In quanto riconducibile ad un caso di nullità del recesso previsto dell'art. 1345 c.c., esso è soggetto alla reintegra del dipendente, oltre che al risarcimento del danno.

di La Redazione

La Corte territoriale di Catanzaro accoglieva l'appello proposto da un lavoratore sostenendo che il licenziamento intimatogli difettasse del giustificato motivo oggettivo sebbene addotto dal datore.
Nello specifico, non si era registrato il «costante andamento negativo del reparto di macelleria» e non era stata dimostrata l'impossibilità del repêchage. Da ciò derivava l'esclusiva finalità ritorsiva del licenziamento.

La controversia giunge in Cassazione, dove il datore di lavoro censura la sentenza impugnata per aver la Corte d'Appello ritenuto provata l'esclusiva finalità ritorsiva del licenziamento ed accordato al lavoratore la tutela reintegratoria a seguito del rifiuto del part time. Secondo la ricorrente, il D.Lgs. n. 81 (art. 2, comma 1) prevede la reintegra solo quando il licenziamento sia discriminatorio o negli altri casi di nullità espressamente previsti dalla legge, tra i quali non rientra il licenziamento intimato a seguito del rifiuto del part time.
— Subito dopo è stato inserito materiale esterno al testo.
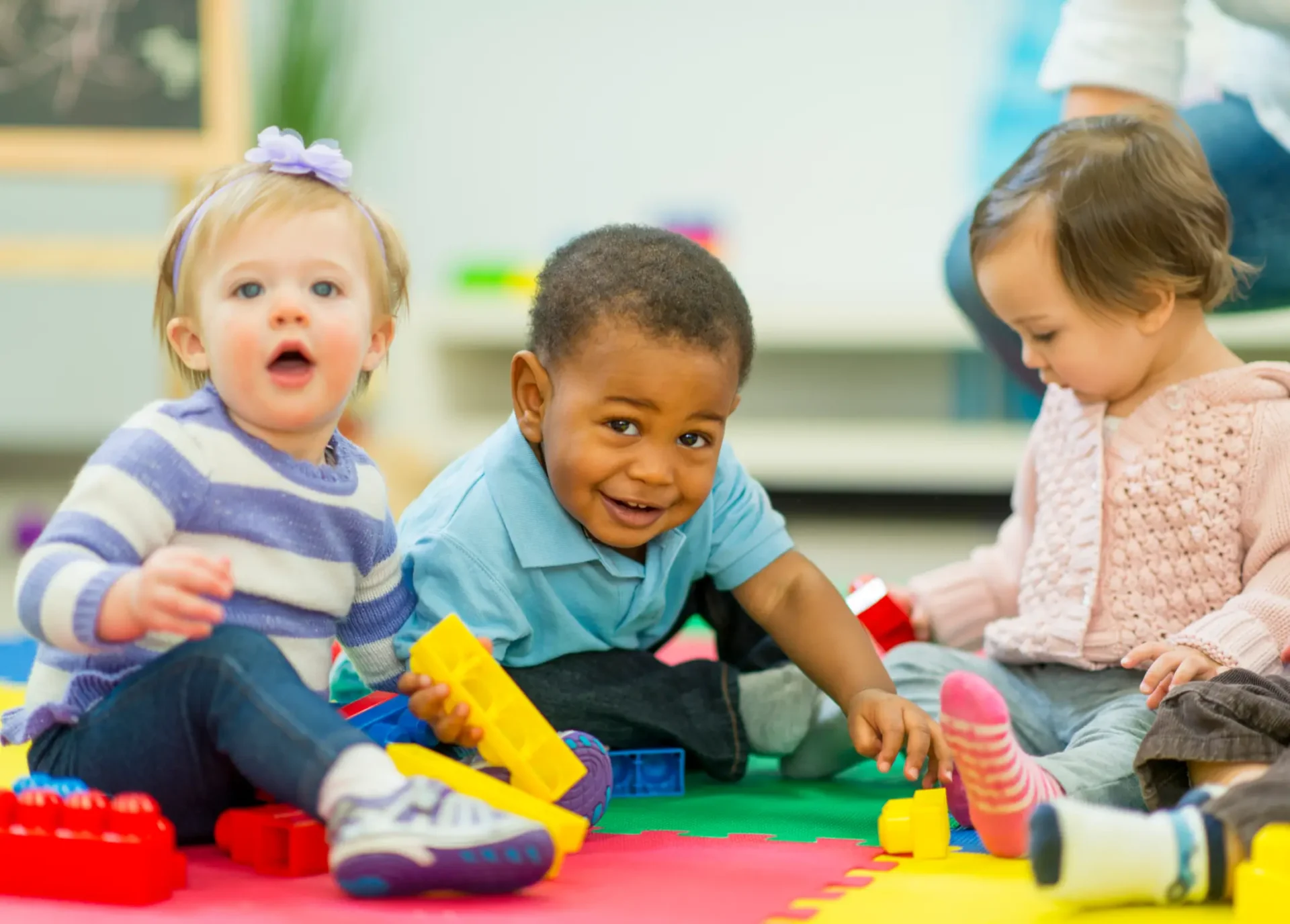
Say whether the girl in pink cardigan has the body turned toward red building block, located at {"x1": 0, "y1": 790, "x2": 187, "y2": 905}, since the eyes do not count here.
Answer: yes

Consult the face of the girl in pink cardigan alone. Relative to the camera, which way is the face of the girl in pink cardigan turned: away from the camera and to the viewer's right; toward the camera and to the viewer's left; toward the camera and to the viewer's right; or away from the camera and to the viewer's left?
toward the camera and to the viewer's left

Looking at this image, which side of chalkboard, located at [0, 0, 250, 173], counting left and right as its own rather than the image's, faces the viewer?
front

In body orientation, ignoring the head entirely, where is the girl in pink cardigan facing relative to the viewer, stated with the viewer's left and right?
facing the viewer and to the left of the viewer

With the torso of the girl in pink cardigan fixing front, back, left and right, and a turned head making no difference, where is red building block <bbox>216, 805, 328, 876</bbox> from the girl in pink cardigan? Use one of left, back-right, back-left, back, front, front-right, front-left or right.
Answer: front

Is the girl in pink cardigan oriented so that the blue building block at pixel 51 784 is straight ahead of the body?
yes

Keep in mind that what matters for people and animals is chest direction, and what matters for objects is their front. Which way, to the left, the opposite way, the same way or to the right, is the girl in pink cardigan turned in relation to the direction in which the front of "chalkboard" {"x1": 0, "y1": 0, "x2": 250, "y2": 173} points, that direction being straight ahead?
to the right

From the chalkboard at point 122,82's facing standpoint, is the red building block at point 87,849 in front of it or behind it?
in front

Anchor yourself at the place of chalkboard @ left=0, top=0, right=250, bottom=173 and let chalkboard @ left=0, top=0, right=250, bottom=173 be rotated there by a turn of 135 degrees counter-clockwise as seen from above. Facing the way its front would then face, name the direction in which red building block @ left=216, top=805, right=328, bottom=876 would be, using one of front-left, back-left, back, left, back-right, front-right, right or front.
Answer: back-right

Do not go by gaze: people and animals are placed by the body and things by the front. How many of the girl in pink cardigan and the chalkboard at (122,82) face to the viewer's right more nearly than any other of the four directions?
0

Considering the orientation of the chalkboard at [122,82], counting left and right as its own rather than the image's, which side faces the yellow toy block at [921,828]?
front

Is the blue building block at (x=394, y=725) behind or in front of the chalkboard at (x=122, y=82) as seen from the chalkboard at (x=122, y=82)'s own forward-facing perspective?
in front

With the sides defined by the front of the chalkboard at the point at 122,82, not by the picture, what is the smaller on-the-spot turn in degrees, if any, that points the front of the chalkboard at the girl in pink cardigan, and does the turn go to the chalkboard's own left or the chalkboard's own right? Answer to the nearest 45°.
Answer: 0° — it already faces them
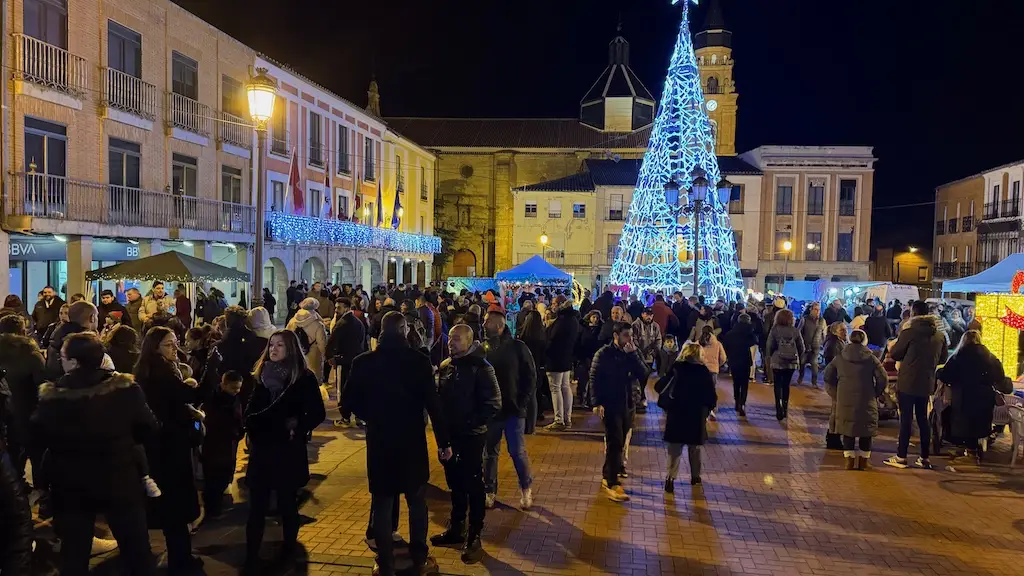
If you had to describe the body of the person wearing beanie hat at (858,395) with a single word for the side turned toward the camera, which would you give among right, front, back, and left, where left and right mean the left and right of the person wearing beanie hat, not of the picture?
back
Per la Cassazione il motivo è infondato.
Nelle sue argomentazioni, la Suprema Corte ricorda che il Giudice di secondo grado non ha dichiarato la nullità del licenziamento per giustificato motivo oggettivo per essere stato intimato in ragione dell'esigenza di trasformare il rapporto di lavoro full time in part time, ma per crisi aziendale. E dunque non solo era ingiustificato ma anche ritorsivo perché traeva la propria esclusiva e determinante ragione nel rifiuto del lavoratore di trasformare il rapporto.
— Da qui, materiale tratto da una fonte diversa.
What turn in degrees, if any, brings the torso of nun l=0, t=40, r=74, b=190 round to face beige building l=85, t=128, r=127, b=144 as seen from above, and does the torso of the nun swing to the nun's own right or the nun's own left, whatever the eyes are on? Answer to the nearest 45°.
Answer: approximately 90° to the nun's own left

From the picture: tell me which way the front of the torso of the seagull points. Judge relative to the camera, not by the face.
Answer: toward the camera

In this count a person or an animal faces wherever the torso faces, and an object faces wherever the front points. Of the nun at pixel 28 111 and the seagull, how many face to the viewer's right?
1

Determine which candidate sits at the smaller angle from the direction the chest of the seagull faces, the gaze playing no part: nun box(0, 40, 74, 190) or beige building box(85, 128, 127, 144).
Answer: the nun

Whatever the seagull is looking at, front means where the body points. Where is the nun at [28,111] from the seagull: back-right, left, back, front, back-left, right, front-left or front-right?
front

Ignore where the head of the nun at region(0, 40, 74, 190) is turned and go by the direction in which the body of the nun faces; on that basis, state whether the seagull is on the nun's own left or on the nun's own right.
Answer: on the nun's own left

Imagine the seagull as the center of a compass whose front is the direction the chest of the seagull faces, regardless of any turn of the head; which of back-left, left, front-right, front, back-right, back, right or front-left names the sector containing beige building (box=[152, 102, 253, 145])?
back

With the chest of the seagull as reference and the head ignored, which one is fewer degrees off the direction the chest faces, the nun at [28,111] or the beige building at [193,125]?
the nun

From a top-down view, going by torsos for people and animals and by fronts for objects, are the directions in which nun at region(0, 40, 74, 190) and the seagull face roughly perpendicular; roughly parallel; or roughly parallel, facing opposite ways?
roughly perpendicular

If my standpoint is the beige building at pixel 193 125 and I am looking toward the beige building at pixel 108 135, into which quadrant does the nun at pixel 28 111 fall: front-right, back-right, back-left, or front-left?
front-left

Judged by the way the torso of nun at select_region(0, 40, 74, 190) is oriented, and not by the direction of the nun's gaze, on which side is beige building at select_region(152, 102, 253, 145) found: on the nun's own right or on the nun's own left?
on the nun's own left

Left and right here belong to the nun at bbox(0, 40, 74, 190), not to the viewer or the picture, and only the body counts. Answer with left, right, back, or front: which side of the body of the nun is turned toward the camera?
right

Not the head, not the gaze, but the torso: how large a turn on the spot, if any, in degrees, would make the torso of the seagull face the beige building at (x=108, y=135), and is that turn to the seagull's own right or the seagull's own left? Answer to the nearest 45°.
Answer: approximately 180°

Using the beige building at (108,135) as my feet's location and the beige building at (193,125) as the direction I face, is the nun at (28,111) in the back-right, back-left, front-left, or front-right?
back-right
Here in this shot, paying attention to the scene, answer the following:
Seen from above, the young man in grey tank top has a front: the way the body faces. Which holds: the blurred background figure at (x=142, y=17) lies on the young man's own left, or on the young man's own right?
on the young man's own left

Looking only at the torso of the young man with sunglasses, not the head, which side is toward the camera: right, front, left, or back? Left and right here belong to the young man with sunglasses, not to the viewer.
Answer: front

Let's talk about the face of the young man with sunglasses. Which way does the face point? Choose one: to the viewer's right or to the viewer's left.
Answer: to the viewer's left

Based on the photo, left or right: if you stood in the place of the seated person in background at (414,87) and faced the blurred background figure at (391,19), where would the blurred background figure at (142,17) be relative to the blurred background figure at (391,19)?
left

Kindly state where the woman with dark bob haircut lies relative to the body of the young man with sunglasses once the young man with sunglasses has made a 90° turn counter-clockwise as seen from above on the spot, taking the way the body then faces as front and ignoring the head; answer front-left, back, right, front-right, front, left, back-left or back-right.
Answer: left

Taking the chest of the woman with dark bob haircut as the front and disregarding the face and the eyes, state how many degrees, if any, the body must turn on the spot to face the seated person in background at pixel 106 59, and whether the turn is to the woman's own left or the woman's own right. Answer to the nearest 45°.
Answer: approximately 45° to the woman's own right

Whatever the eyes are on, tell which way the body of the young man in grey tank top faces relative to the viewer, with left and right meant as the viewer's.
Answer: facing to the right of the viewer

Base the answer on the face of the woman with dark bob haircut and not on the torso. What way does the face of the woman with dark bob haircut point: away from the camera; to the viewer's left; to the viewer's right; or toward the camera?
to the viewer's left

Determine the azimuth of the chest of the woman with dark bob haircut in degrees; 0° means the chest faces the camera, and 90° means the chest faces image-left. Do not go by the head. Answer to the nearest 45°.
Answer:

La Corte d'Appello non ha dunque sanzionato con la nullità un licenziamento intimato a seguito del rifiuto del part time, come sostenuto dal ricorrente, ma un licenziamento per g.m.o. motivato da inesistenti e strumentali ragioni riferite ad una crisi aziendale, cui era sotteso l'intento di reagire al legittimo rifiuto del part time.
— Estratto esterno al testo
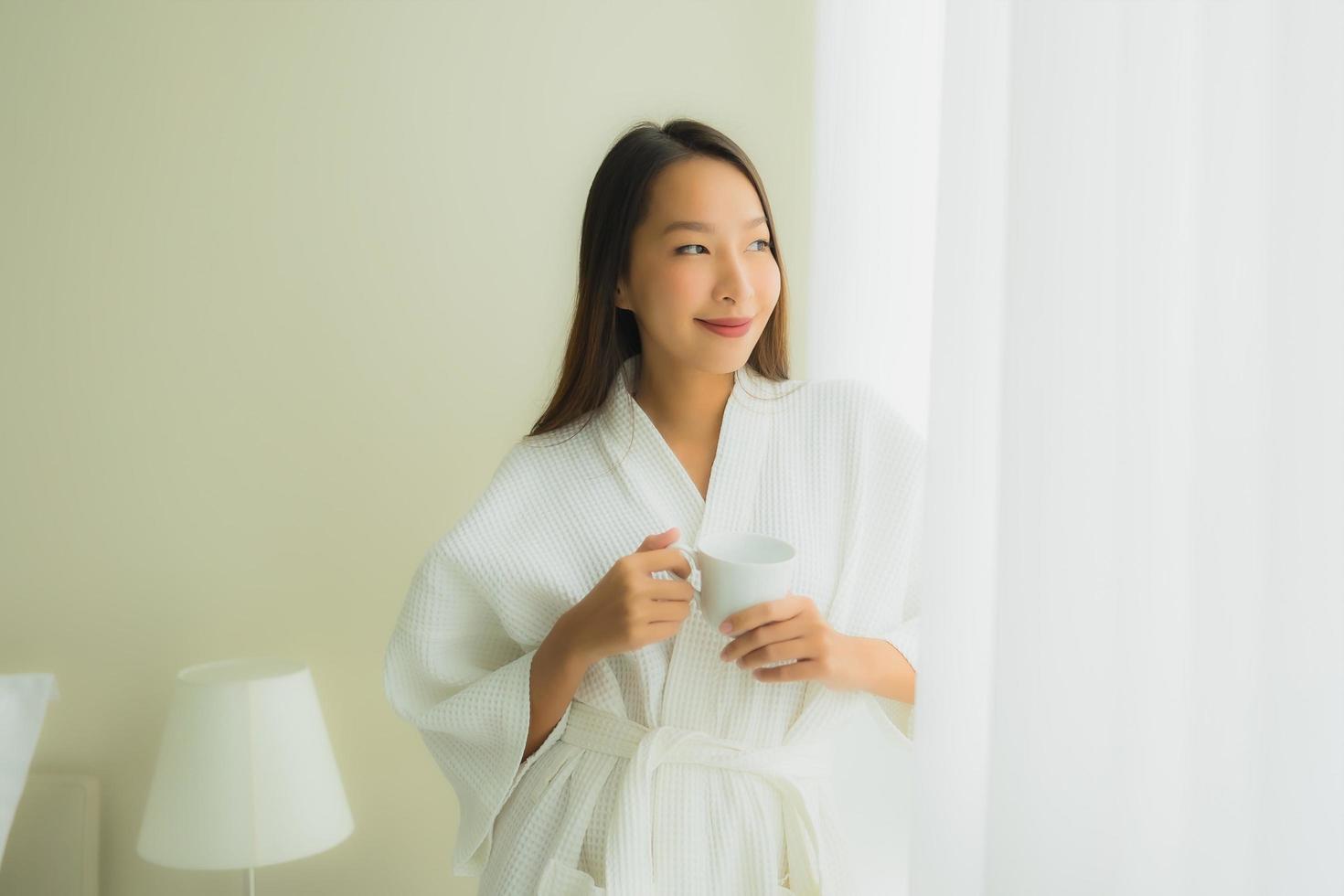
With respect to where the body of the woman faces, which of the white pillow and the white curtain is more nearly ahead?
the white curtain

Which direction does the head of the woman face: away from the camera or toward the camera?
toward the camera

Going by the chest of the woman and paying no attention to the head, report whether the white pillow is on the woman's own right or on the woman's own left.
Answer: on the woman's own right

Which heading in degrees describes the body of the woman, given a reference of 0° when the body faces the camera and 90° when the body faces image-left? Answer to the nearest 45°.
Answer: approximately 0°
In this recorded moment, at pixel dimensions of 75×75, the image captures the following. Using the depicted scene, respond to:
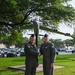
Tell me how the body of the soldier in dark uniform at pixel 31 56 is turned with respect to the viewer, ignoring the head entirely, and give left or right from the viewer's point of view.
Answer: facing the viewer and to the right of the viewer

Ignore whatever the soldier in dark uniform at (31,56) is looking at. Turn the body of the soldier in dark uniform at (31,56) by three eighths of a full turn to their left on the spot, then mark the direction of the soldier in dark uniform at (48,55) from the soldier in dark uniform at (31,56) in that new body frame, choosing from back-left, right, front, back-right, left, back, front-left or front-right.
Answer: right
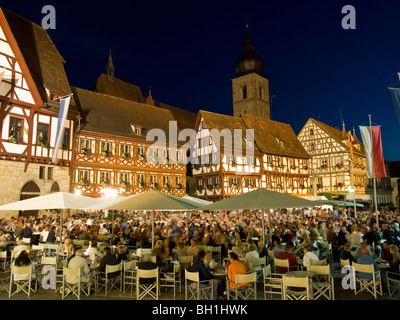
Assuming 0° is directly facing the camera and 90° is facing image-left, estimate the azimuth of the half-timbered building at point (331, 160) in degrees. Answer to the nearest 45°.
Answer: approximately 45°

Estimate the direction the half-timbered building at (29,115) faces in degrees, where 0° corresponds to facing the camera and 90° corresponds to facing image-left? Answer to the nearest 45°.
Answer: approximately 315°

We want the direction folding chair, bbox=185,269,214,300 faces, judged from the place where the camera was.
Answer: facing away from the viewer and to the right of the viewer

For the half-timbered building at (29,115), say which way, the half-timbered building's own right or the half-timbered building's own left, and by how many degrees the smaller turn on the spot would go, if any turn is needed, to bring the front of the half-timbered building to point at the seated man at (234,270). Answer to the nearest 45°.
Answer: approximately 45° to the half-timbered building's own right

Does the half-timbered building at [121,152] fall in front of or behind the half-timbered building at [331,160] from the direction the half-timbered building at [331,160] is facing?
in front

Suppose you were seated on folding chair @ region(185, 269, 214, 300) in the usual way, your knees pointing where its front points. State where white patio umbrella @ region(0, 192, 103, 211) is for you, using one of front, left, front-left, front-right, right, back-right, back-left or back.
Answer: left

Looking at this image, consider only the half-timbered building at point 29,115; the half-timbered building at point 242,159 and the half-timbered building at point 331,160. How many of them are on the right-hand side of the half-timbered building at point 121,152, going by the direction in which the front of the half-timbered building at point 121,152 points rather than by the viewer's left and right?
1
Nelle sue argomentazioni, la Cassazione ricorda anche la recente pronuncia della Consulta, la quale, con sentenza n. 22/2024, ha interito il licenziamento per motivo ritorsivo tra i casi di nullità del licenziamento che conducono alla tutela reintegratoria piena.

Ciò detto, con ordinanza n. 18547 dell'8 luglio 2024, la Cassazione rigetta il ricorso e afferma i seguenti principi di diritto:

ildiritto

  • «Il licenziamento motivato dall'esigenza di trasformazione del part time in full time o viceversa va ritenuto ingiustificato alla luce dell'art. 8, 1 comma d. lgs. 81/2015; mentre il licenziamento intimato a seguito del rifiuto del part time deve essere considerato ritorsivo in quanto mosso dall'esclusivo e determinante fine di eludere il divieto di cui all'art. 8 d.lgs. 81/2015 attraverso una ingiusta ed arbitraria reazione a un comportamento legittimo del lavoratore, che attribuisce al licenziamento il connotato della vendetta».
  • «Al licenziamento ritorsivo, in quanto riconducibile ad un caso di nullità del recesso previsto dell'art. 1345 c.c, si applica la tutela reintegratoria stabilita dall'art. 2 del d.lgs. n. 23 del 2015 dichiarato incostituzionale dalla sentenza n. 22/2024 della Corte Costituzionale».